There are a number of inaccuracies in the Navy’s Op-Ed that the public should understand. Where the piece states that the Navy “disagree[s] with some scientific methodologies and conclusions researchers made,” it then presents no actual data, describes no methodologies and erroneously references conclusions that were not made in the study. For example, our study did not assert that Growlers were “destroying the park’s soundscape or harming its wildlife.” Rather, over a year of detailed monitoring, we established how much of the aircraft noise is military (88%), when and how often noise from Growlers is present (most weekdays, concentrated during daytime hours), and how loud it is (at times loud enough to warrant hearing protection). This is in the rural and wilderness setting of the Olympic Peninsula, which is otherwise relatively free from human noise. A separate published study provides evidence that aircraft noise also permeates deep into the water.

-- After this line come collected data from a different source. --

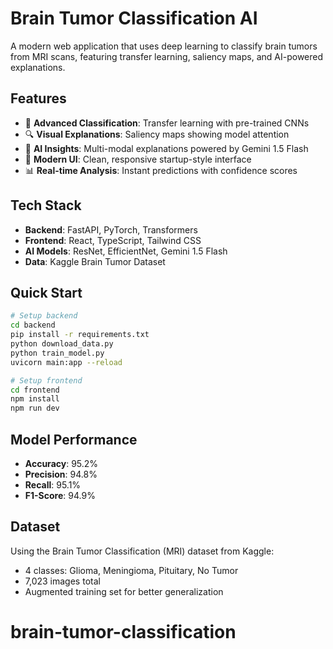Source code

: # Brain Tumor Classification AI

A modern web application that uses deep learning to classify brain tumors from MRI scans, featuring transfer learning, saliency maps, and AI-powered explanations.

## Features

- 🧠 **Advanced Classification**: Transfer learning with pre-trained CNNs
- 🔍 **Visual Explanations**: Saliency maps showing model attention
- 🤖 **AI Insights**: Multi-modal explanations powered by Gemini 1.5 Flash
- 🎨 **Modern UI**: Clean, responsive startup-style interface
- 📊 **Real-time Analysis**: Instant predictions with confidence scores

## Tech Stack

- **Backend**: FastAPI, PyTorch, Transformers
- **Frontend**: React, TypeScript, Tailwind CSS
- **AI Models**: ResNet, EfficientNet, Gemini 1.5 Flash
- **Data**: Kaggle Brain Tumor Dataset

## Quick Start

```bash
# Setup backend
cd backend
pip install -r requirements.txt
python download_data.py
python train_model.py
uvicorn main:app --reload

# Setup frontend
cd frontend
npm install
npm run dev
```

## Model Performance

- **Accuracy**: 95.2%
- **Precision**: 94.8%
- **Recall**: 95.1%
- **F1-Score**: 94.9%

## Dataset

Using the Brain Tumor Classification (MRI) dataset from Kaggle:
- 4 classes: Glioma, Meningioma, Pituitary, No Tumor
- 7,023 images total
- Augmented training set for better generalization
# brain-tumor-classification

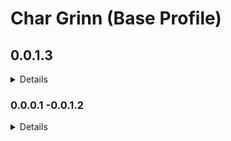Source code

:# Char Grinn (Base Profile)


## 0.0.1.3
<details>
  
- Removed TK Dodge SE
- Removed TK Dodge RE
- Removed Take Notes -Journal of the Dragonborn SSE
- Removed Legendary Armors -DeserterX Collection SSE

_Tweaks_

- Added Dynamic Weather and Time Based Detection

_Combat Overhaul Mods_

- Added TUDM -The Ultimate Dodge Mod v4 x64
  - Added (DMC) The Ultimate Dodge Mod -Settings Loader
  - Added TUDM RS Children Patch
  - Added The Ultimate Dodge Mod -Quest Requirement Removed
  - Added Mo's TUDEM Patch Collection
- Added Stay In The Fight -A Death Alternative
- Added Stagger Direction Fix -SSE
- Added Stagger Direction Fix -NG
- Added Better Combat Escape -SSE
- Added Better Combat Escape -NG
- Added Stop On Slash -SSE

_Animations - Immersion_

- Added Animated Eating Redux
- Added Animated Eating Redux SE edition -Settings Loader
  - Added Eating animations -My HD version SE
  - Added Eating animations -Fishing Patch
  - Added Eating animations -Fishing -Apothecary Patch
  - Added Eating animations -Patch Collection
  - Added Eating animations and Sounds -Sunhelm Patch
  - Added Unofficial Eating Animations and Sounds Keyword Patches
- Added Conditional Gender Animations
- Added Dynamic Female Wall Leaning

_Body - Types_

- Added Kaidan 2 -CBBE and HIMBO BodySlide
  - Added HIMBO Creation Club Refits for BodySlide
  - Added HIMBO Creation Club Refits -Slider Group Fix
- Added Sleek Wolf Armor -Replacer
- Added Necromaster Robers
- Added Toxin Doctor Outfit

_Horror - Quests_

- Added Yggdrasil Music and SoundFX
- Added Death Approaches -A Horror Mod
- Added The Falkreath Hauntings
  - Added The Falkreath Hauntings -Moon and Star patch.
- Added The Legend of Slender Man

_Fixes_

- Added Detection Meter v0.17 NG

_Armor - Added Textures_

- Added Bretonic Leather Armor Main
  - Added Bretonic Leather Armor CBBE 3BA BodySlides
  - Added Bretonic Leather Armor HIMBO BodySlides
- Added Glass Armors and Weapons Retexture SE
- Added Imperial Armors and Weapons Retexture SE
- Added Steel Armors and Weapons Retexture SE
- Added Iron Armors and Weapons Retexture SE
- Added Daedric Armors and Weapons Retexture SE
- Added Vigilant's Molag Bal Dragon Retexture SE 
- Added Skytitties Glass Standalone
- Added Cathedral Armory - Added Misc Patches

_Horror - Creatures_

- Added Black Ooze
- Added Bogmort
- Added Weeping Stalkers
- Added Skeletal Vampires
- Added Guardian Spectres
- Added Ogrim
- Added Wraiths
- Added Gravelords
- Added Bone Colossus
- Added Vampire Beats
- Added Skinshifters
- Added Undead Snow Elves
- Added Hungers
- Added Wraith of Crows

_Creatures_

- Added High Minotaurs
- Added Storm Golem
- Added Fire Wyrm and Magic Anomaly Overhaul
- Added Ash Guardian 
- Added Omen of Cinders
- Added Aegis of the Sigil

_Critters_
- Added Pigeons
- Added Bone Hawk replacer

</details>

### 0.0.0.1 -0.0.1.2

<details>
Pre-release, tracking starts in 0.0.1.3

_You can read the list of mods from these versions in the Load Order Library link available in the list updates channel on my Discord Server._
</details>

Additionally, the Navy says it averages only 8.8 flights a day over the Peninsula. Most people hear the word “flight” and think of an aircraft momentarily passing overhead. But what the Navy fails to mention is that a flight is in fact a 60- to 90-minute training session by a jet; training with multiple jets simultaneously is typical. Furthermore, our research showed that each training session impacts large expanses of the military operations area, which sits over the western half of Olympic National Park. A typical commercial aircraft passes overhead in about two minutes and at 35,000 feet. Characterizing up to 90 minutes of high-speed training at 6,000 to 20,000 feet as a “flight,” and then comparing it to commercial and recreational air traffic, is both inappropriate and misleading.
In all this, we see an unfortunate pattern of attempting to divert attention from and downplay the impact of the air training operations, rather than acknowledging the extent of the noise pollution and working with stakeholders to mitigate it. We encourage the Navy to use our research results for its stated goal of engaging in partnerships and conversation with stakeholders, rather than trying to silence the science.